This piece, by Onno Berkan, was published on 10/01/25. The original text, by d'Ascoli et al., was published on CS arXiv on 06/29/25.
This Meta (Facebook) study aimed to predict brain activity from sensory input. They had people watch TV in an fMRI scanner and attempted to correlate the scans with what they were watching. This was then used to predict neural activity from just the TV show, in multiple modalities – they predicted neural responses to the audio, video, and the actual script (story) simultaneously. Their model won the 2025 Algonauts competition.
Predicting brain activity in response to an input is one of the ultimate goals of neuroscience. What you can expect is that you will have a much easier time understanding. Prediction also opens the door to brain simulation, allowing researchers to test theories and also inspiring designs for better, more efficient AI systems.
Most fMRI brain activity predictors thus far have been quite limited; they either use a single modality (e.g., just visuals, just audio) or involve a single participant. This is due to the hardships in acquiring sufficient data, as well as difficulties in achieving non-linearity, one of this paper's key strengths.
fMRI data is challenging to deal with. When a brain region is activated, blood flow is redirected towards that region; this is what fMRI detects. It still detects activity, but indirectly, as it can pinpoint exactly where the activity occurred; however, it struggles with determining exactly when it happened. Blood flow is not diverted immediately; there is a delay between when a pattern of brain activity occurs and when an fMRI can detect it. This is a problem, especially if you want to have a show and see the corresponding brain activity, as the time delay makes it difficult to relate.
To add to the challenge, this time delay is not constant – the time it takes for fMRI to pick up activity in one region may differ from that in another. The researchers tackle this problem by using transformers, which are used to adapt to latencies in each modality and for each person, without relying on a single static formula for all of them.
The researchers used a dataset where six people watched the first six seasons of Friends, as well as four whole movies, all while in an fMRI scanner. This meant they had an incredible amount of data to work with (over 80 hours of brain scans!)

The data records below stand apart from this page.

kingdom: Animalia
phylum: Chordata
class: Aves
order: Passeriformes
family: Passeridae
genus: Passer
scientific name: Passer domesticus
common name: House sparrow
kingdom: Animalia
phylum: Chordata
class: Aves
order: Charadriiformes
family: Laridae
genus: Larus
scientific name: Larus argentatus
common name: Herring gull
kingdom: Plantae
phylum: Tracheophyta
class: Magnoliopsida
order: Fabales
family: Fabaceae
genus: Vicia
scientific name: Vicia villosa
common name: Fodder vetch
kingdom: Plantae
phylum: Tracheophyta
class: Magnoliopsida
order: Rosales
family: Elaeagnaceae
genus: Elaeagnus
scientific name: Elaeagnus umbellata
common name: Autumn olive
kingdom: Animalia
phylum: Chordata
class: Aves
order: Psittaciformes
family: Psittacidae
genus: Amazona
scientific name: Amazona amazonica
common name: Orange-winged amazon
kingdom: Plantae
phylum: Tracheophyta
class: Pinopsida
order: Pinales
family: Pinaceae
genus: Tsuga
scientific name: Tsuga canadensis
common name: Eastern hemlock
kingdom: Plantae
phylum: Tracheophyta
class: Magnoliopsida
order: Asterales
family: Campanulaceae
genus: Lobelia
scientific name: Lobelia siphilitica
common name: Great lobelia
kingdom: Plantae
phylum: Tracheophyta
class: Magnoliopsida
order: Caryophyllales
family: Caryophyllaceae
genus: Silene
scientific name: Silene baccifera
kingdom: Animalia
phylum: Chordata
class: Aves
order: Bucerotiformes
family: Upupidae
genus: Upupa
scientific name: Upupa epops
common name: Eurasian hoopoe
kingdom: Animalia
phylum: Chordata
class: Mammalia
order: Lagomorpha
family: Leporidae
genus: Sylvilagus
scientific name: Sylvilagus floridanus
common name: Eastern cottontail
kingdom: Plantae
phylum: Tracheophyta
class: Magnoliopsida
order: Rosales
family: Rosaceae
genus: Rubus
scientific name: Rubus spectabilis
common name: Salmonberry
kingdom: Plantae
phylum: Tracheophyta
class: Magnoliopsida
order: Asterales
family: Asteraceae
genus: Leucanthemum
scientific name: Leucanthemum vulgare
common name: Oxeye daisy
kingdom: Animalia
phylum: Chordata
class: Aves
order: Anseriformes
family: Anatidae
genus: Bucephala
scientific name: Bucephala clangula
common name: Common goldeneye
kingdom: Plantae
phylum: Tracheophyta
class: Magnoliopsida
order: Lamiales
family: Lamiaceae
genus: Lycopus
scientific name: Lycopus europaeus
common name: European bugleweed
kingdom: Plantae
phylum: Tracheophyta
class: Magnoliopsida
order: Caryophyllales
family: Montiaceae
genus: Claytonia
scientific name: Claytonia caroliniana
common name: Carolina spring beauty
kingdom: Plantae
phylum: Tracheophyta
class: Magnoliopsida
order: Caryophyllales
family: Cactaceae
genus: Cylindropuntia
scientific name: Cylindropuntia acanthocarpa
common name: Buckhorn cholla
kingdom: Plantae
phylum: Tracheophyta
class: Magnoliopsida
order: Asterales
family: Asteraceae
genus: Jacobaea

Transformers were used again to embed the multi-modal data into a shared space. Embeddings for audio, video, and text (script) were generated independently using pre-trained transformers and then combined into a shared embedding space. Don't worry if you got lost – all this means is that the researchers managed to find a way to represent what the participants were watching in a way that an AI can process. This is intended to capture everything the viewer perceives at that point, in small chunks. The researchers split the 80+ hours of data into half-second bits and fed them into the model.
Thus, the training began. I won't get into the specifics, but I recommend reading the paper if you're interested. It's not very long.
Using this system, the researchers built TRIBE (TRi-Modal Brain Encoder), which was able to predict neural responses to said half-second chunks with remarkable accuracy. They entered this year's Algonauts competition with this, and won first place, which is a big deal (perhaps not unexpected from the Facebook team, but still…)
When experimenting with the model, the researchers observed that it performed better when fed multi-modal data. Feeding just visuals or just audio led to worse performance than when both were combined. This illustrates the inadequacy of relying solely on one modality to explain brain activity.
This work represents a significant step forward toward a comprehensive whole-brain encoding. We know that utilizing more modalities enables us to model brain activity more effectively, but there's still a long way to go. This project was also crucial in its usage of data from multiple subjects and TRIBE's ability to generalize across subjects. We're one step closer to simulating a brain… Exciting stuff!